======== Excerpt ========

Joseph sold by his brothers

12 Now his brothers had gone to graze their father’s flocks near Shechem, 13 and Israel said to Joseph, ‘As you know, your brothers are grazing the flocks near Shechem. Come, I am going to send you to them.’

‘Very well,’ he replied.

14 So he said to him, ‘Go and see if all is well with your brothers and with the flocks, and bring word back to me.’ Then he sent him off from the Valley of Hebron.

When Joseph arrived at Shechem, 15 a man found him wandering around in the fields and asked him, ‘What are you looking for?’

16 He replied, ‘I’m looking for my brothers. Can you tell me where they are grazing their flocks?’

17 ‘They have moved on from here,’ the man answered. ‘I heard them say, “Let’s go to Dothan.”’

So Joseph went after his brothers and found them near Dothan. 18 But they saw him in the distance, and before he reached them, they plotted to kill him.

========

### The problem
Rewrite the passage about Joseph from "14 So he said" up to and including "to kill him.", replacing "flocks" with "herds" wherever it occurs.

======== Data supplied ========

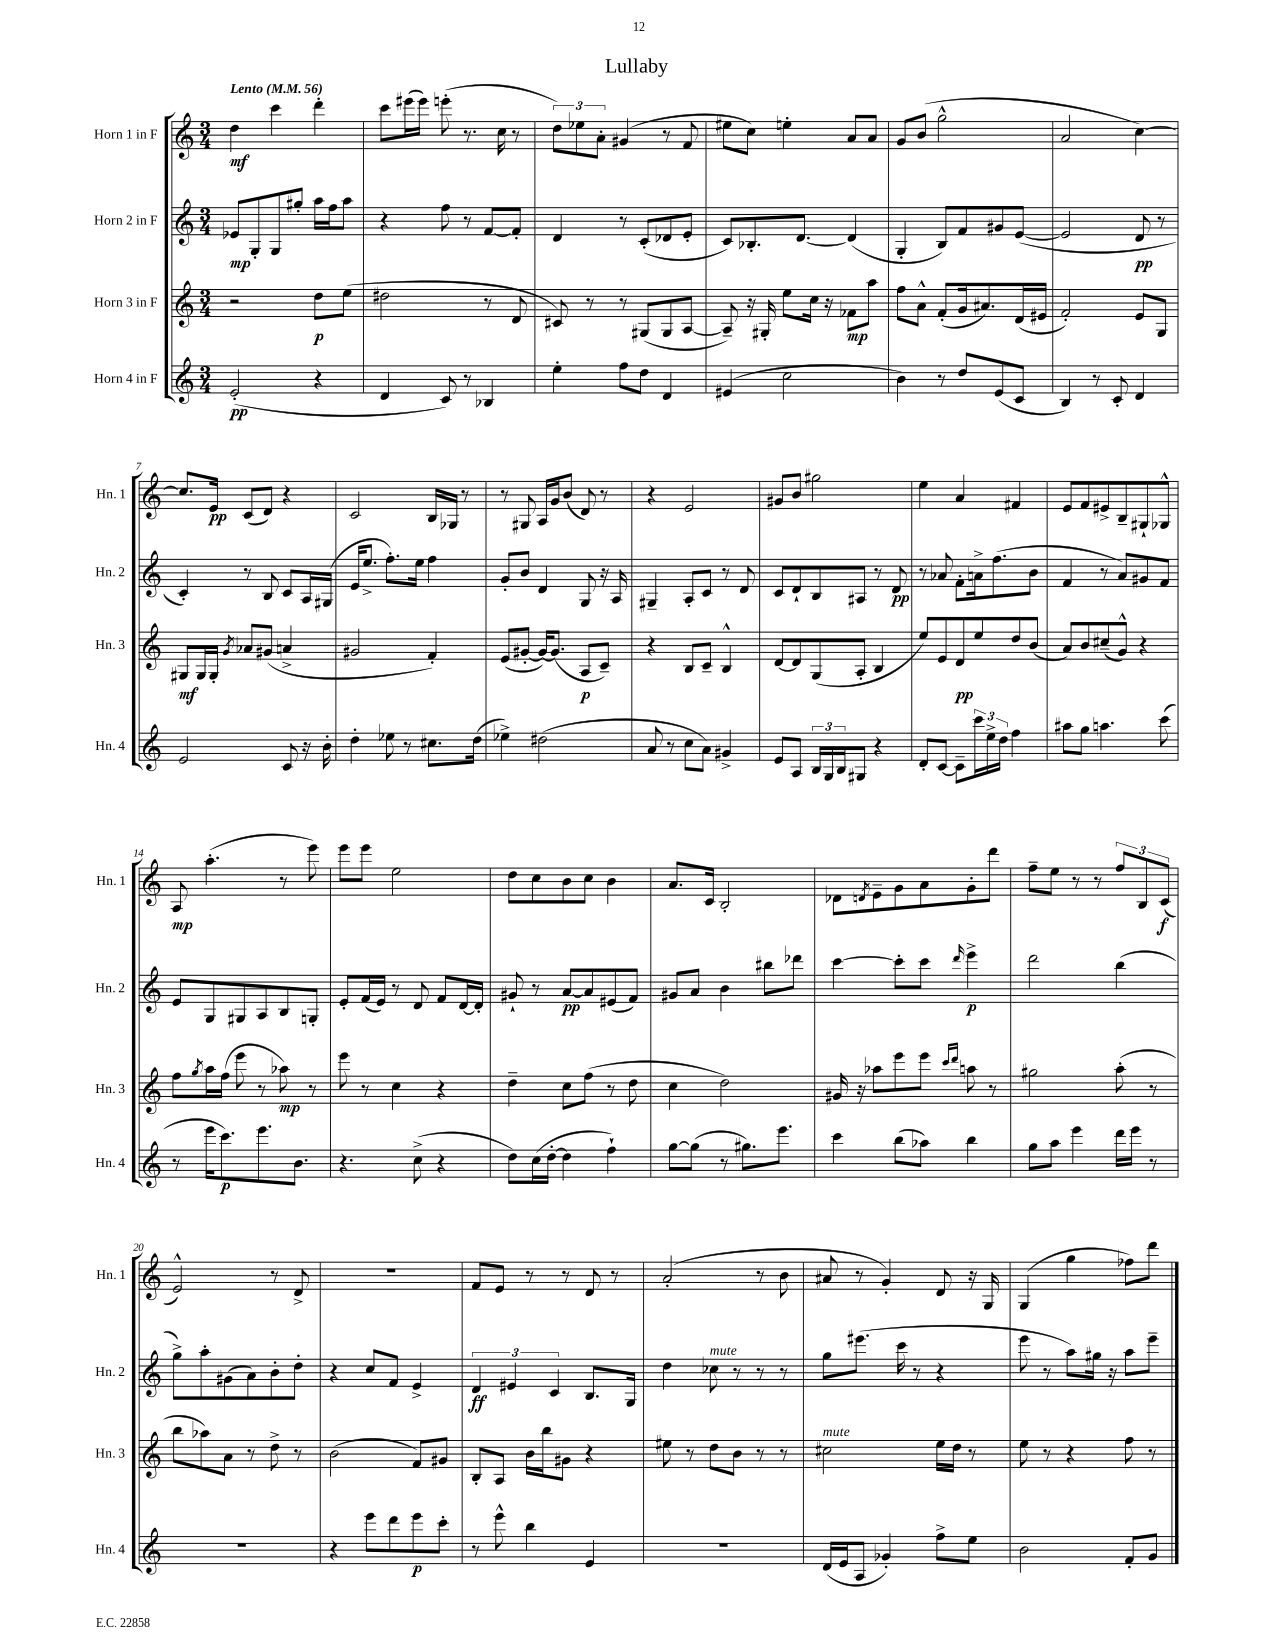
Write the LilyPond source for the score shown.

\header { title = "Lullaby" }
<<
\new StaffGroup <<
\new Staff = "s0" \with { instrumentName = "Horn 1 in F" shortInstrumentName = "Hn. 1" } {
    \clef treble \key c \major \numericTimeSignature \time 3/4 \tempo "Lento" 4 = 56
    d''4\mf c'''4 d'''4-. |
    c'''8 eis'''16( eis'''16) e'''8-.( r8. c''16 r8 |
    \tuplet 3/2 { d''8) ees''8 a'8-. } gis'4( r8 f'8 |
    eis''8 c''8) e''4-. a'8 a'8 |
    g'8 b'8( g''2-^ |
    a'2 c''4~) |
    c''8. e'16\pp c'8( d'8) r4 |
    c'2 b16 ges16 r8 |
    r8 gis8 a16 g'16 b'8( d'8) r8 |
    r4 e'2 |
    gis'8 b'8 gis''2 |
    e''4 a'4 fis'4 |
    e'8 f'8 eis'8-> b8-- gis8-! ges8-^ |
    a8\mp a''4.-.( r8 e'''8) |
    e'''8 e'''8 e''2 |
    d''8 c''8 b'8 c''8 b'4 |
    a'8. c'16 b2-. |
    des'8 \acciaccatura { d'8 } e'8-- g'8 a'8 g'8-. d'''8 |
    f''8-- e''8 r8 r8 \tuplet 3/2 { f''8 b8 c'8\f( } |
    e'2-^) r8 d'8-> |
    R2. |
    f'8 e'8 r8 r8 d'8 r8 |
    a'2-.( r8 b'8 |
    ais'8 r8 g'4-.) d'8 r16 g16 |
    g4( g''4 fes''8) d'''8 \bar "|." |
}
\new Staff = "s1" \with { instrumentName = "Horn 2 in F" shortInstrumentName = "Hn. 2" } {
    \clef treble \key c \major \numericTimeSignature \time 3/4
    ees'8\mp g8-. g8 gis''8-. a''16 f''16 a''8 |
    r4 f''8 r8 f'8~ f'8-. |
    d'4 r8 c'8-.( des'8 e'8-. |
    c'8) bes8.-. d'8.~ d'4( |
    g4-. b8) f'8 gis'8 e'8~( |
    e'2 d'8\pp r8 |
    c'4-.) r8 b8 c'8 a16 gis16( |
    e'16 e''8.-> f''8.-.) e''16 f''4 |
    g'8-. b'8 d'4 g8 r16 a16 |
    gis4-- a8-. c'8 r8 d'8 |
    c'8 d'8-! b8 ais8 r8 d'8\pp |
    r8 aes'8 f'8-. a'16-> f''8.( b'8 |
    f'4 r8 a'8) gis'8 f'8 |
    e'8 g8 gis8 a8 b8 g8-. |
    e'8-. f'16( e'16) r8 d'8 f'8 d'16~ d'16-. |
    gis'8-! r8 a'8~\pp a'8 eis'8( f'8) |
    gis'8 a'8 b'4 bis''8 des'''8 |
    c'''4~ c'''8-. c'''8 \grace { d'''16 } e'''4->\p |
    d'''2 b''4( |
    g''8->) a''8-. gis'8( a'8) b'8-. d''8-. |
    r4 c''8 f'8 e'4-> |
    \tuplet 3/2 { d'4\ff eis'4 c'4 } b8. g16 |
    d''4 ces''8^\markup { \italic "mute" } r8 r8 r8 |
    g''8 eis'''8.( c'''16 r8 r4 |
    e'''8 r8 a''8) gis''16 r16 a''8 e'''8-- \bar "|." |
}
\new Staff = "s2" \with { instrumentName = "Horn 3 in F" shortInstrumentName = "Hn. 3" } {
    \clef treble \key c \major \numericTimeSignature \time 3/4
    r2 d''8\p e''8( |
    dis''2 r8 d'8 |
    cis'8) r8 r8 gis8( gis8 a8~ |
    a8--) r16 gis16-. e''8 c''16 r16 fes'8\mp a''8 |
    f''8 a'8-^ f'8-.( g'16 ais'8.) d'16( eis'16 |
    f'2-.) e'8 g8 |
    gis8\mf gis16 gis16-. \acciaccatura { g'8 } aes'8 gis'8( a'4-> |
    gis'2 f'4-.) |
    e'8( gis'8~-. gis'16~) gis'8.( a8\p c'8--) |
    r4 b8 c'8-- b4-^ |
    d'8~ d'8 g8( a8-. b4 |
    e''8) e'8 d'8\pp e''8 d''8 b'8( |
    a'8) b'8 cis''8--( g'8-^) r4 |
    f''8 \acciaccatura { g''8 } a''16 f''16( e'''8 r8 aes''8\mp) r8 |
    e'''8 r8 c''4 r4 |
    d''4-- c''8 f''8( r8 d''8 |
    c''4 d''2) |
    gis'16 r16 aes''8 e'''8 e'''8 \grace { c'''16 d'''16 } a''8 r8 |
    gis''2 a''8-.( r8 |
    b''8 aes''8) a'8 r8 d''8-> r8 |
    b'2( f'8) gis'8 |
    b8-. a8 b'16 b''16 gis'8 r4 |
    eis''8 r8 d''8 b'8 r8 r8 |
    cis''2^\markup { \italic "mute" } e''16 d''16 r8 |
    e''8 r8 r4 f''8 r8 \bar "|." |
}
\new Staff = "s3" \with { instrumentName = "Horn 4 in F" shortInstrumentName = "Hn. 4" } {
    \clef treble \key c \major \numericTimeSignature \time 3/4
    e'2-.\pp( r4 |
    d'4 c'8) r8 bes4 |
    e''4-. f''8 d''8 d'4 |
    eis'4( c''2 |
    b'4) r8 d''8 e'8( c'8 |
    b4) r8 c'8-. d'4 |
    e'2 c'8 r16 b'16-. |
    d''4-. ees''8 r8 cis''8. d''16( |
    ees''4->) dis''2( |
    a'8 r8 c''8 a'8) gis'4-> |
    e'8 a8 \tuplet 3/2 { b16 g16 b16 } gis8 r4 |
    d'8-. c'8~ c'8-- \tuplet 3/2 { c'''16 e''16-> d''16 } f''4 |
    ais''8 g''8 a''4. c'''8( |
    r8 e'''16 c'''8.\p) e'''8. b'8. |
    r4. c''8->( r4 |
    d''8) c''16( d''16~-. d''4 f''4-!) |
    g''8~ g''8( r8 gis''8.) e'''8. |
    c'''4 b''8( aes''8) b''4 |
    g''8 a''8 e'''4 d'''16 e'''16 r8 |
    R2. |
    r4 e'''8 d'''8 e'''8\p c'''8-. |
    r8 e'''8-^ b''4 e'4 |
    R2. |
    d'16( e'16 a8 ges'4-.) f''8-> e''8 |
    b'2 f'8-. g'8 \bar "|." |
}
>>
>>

========

### Written answer
14 So he said to him, ‘Go and see if all is well with your brothers and with the herds, and bring word back to me.’ Then he sent him off from the Valley of Hebron.

When Joseph arrived at Shechem, 15 a man found him wandering around in the fields and asked him, ‘What are you looking for?’

16 He replied, ‘I’m looking for my brothers. Can you tell me where they are grazing their herds?’

17 ‘They have moved on from here,’ the man answered. ‘I heard them say, “Let’s go to Dothan.”’

So Joseph went after his brothers and found them near Dothan. 18 But they saw him in the distance, and before he reached them, they plotted to kill him.